*WHAT THIS EXERCISE ASKS*
(a) Transcribe the court opinion excerpt below from "Christine E. Johnson, under" up to and including "Plaintiff and Respondent.".
(b) According to the court opinion excerpt below, on what date did the court make the jurisdiction and disposition orders that Mother challenges?

*PAGE EXCERPT*
Christine E. Johnson, under appointment by the Court of Appeal, for Defendant and Appellant.
Michelle D. Blakemore, County Counsel, Kristina M. Robb and Adam Ebright, Deputy County Counsel, for Plaintiff and Respondent.
F.D. (Mother) is the mother of D.D., who was 12 years old on the date of the challenged orders. Mother challenges the court’s jurisdiction and disposition orders made on August 23, 2017, in which the court found Mother to be an offending parent and declined to place D.D. in her care. Specifically, Mother argues: (1) the jurisdictional finding that she failed to protect D.D. from Father is not supported by substantial evidence because Father had moved D.D. to another state six years prior, concealed D.D.’s whereabouts and prevented D.D. from contacting Mother for three to four years; and (2) because the court found Mother to be an offending parent, it did not make the required finding of detriment required by Welfare and Institutions Code[1] section 361.2, when considering placement with a nonoffending parent, and any such finding is not supported by substantial evidence. As discussed post, we reverse the jurisdictional finding and the dispositional order as to Mother.[2]
Facts and Procedure
In April 2017, D.D. was living in Victorville with his father (Father), stepmother, 14- and 11-year-old stepbrothers and nine-year-old stepsister.[3] Father and stepmother used a belt to administer regular beatings to all four children. On April 26, 2017, the stepmother hit the 11-year-old stepbrother approximately 25 times with a belt. The boy came downstairs angry and crying, told his siblings he was going to tell the school about the beatings, and asked if they wanted to go into foster care with him. The stepbrother made a report at his school. Social workers who interviewed the children found multiple red marks and bruising on the thighs of the 11-year-old stepbrother and the stepsister. The stepsister told social workers that she has cerebral palsy and was beaten often because she would wet herself. The children reported they would be spanked if they did not do their chores or fold their clothes correctly. Father would usually hit the children three or four times with a belt, but the stepmother would hit them five or six times, “unless she’s really mad” and then she would hit them 10 to 12 times. The 14-year-old stepbrother reported that the stepmother would sometimes also smack the kids in the head or punch them in the chest. An older daughter of the stepmother stayed with the family for two months the previous fall, and during an argument the stepmother banged her daughter’s head on the floor. The other children were afraid. The older daughter’s father sent an airplane ticket to remove the teenager from the situation, but the stepmother would not let her take any of her clothing or other things, and the teenager left with only the clothes on her back.

*RECORD LIST*
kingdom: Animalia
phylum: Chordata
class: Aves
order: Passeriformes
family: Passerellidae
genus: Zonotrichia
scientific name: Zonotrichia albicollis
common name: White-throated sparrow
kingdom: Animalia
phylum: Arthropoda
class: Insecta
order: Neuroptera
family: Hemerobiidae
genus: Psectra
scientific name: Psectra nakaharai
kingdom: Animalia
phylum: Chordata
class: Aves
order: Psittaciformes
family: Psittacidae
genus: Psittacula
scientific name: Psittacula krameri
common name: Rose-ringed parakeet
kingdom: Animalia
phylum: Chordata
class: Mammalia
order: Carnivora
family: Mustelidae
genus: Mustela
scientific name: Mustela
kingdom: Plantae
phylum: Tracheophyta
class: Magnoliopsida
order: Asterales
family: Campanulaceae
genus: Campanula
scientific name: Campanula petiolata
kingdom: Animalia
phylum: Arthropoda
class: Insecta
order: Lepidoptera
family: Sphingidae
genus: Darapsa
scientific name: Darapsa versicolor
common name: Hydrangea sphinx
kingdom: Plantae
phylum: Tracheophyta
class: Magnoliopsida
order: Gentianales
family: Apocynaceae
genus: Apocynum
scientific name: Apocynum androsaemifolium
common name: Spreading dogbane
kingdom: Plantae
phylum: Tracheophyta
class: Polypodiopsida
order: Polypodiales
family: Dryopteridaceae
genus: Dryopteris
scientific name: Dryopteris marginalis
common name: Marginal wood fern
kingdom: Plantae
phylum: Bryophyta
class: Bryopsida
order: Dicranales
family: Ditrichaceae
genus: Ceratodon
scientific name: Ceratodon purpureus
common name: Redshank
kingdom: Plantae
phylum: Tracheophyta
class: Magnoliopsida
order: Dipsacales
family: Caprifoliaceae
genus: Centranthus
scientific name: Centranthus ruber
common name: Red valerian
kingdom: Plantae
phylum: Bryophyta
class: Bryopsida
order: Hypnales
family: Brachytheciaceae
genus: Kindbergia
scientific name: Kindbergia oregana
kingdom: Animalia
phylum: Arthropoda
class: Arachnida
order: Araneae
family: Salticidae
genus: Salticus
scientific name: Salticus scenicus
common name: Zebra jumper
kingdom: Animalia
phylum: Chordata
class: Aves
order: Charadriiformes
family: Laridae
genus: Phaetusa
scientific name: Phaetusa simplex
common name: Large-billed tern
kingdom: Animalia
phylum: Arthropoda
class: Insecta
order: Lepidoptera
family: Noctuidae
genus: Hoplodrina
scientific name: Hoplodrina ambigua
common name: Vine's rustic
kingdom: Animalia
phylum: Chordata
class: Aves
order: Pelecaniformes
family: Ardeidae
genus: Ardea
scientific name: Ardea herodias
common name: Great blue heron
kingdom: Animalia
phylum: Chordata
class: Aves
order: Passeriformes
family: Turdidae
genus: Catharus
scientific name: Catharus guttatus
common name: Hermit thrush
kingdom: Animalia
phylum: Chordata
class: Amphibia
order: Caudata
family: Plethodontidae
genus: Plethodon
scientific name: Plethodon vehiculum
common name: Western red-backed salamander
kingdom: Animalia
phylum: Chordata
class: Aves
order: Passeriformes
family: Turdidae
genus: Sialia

*ANSWER LIST*
(a)
Christine E. Johnson, under appointment by the Court of Appeal, for Defendant and Appellant.
Michelle D. Blakemore, County Counsel, Kristina M. Robb and Adam Ebright, Deputy County Counsel, for Plaintiff and Respondent.

(b) August 23, 2017